There was a highly significant association between the results of the cefoxitin (30ug) disc diffusion method and the results of the PCR for the mecA gene (P<0.01). Only one isolate was found to be resistant to cefoxitin (30ug) disc and was found to be negative for the mecA gene by the PCR. On the other hand, all isolates that were sensitive to cefoxitin (30ug) disc were found to be negative for the mecA gene by the PCR.
Moreover, the study showed a highly significant association between the results of the resazurin microplate assay and the results of the PCR for the mecA gene (P<0.01). Only one isolate had a cefoxitin MIC value of >32ug/ml by the resazurin microplate assay
and was found to be negative for the mecA gene by PCR. On the other hand, all isolates that were sensitive to cefoxitin by the resazyrin microplate assay were found to be negative for the mecA gene by PCR.
A highly significant association was found between the results of the cefoxitin (30ug) disc diffusion method and the results of the resazurin microplate assay (P<0.01).
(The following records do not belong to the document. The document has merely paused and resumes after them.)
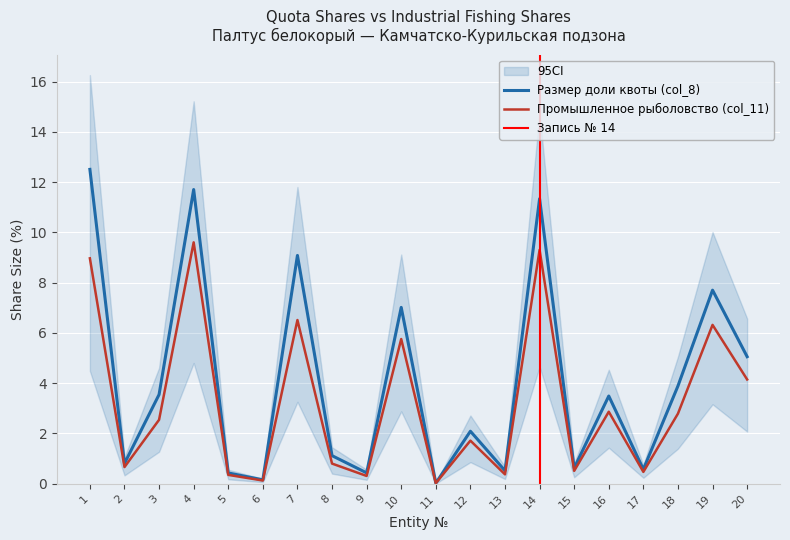

How many interior local valleys does the Промышленное рыболовство (col_11) series have?

7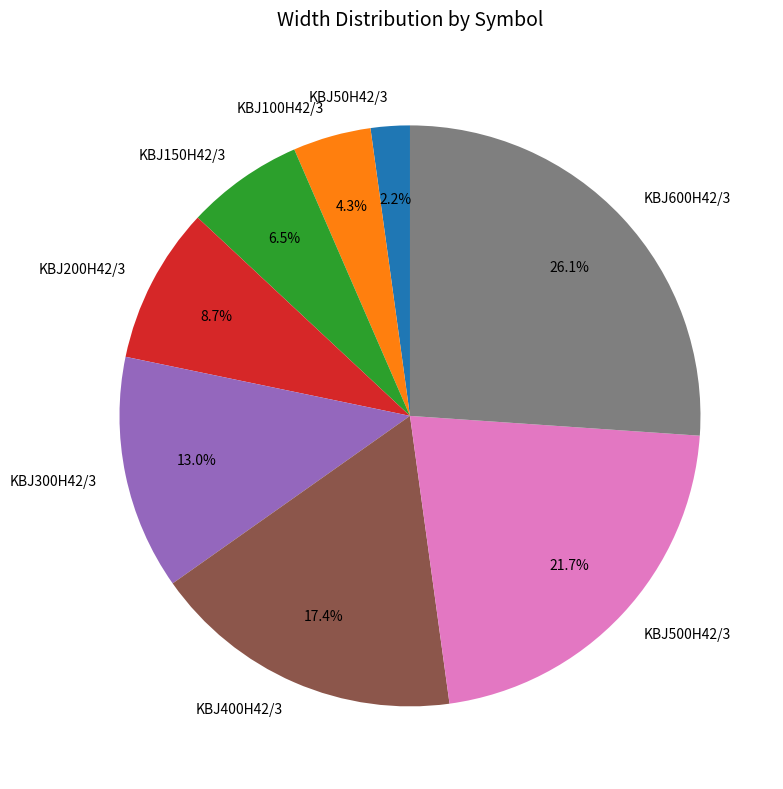

What is the total percentage of KBJ600H42/3 and KBJ500H42/3?

47.8%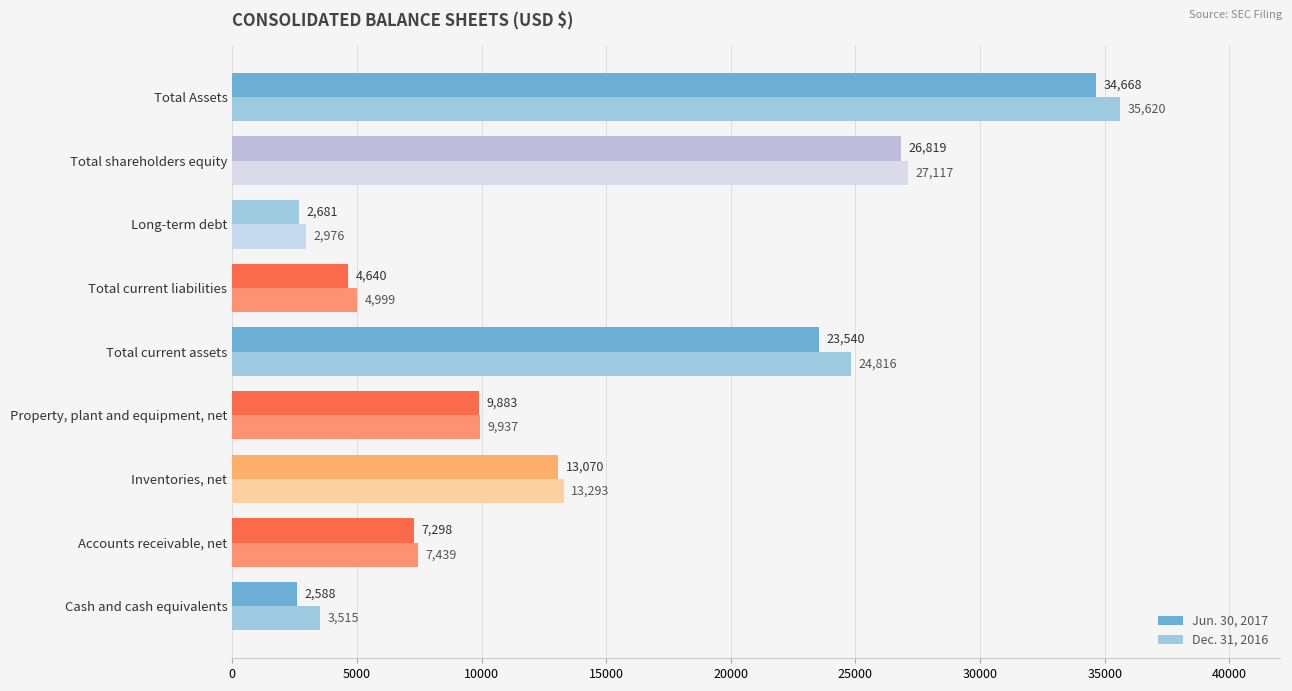

How many distinct data groups are displayed?

2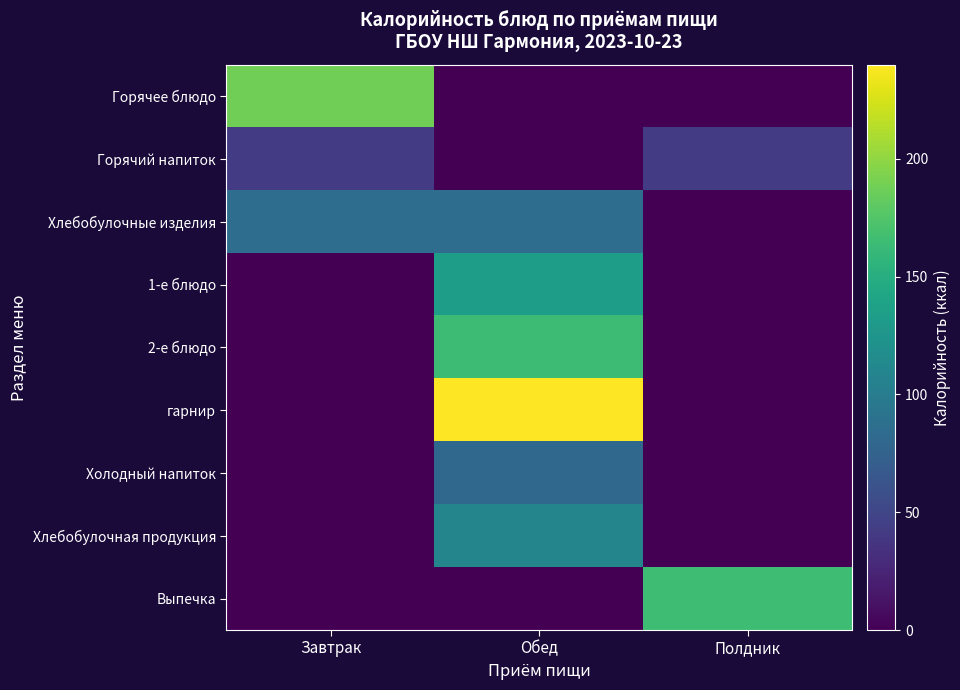

How many distinct data groups are displayed?

9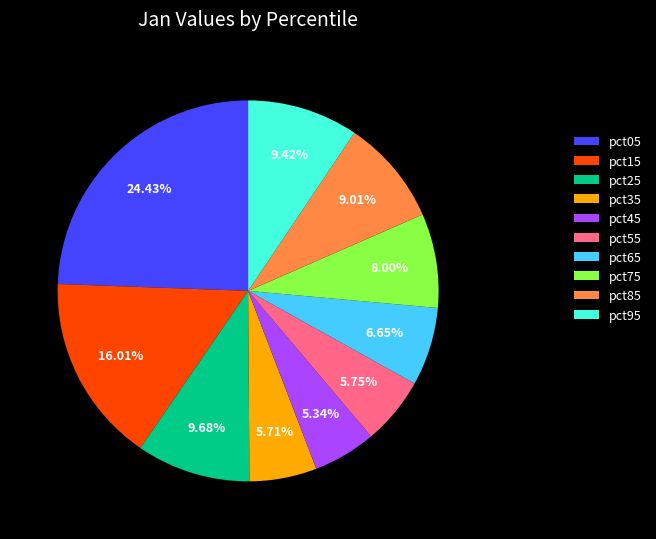

Does pct95 represent more than half of the total?

No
In the present study, the diagnostic performance of the cefoxitin (30ug) disc diffusion method and the resazurine microplate assay was calculated in reference to the PCR for the detection of the mecA gene which was considered as the gold standard. Accordingly, the cefoxitin (30ug) disc diffusion method was found to have 100% sensitivity, 97.2% specificity, 98.5% PPV and 100% NPV. Also, the resazurin microplate assay had a sensitivity of 100%, a specificity of 97.2%, PPV (98.5%) and NPV (100%).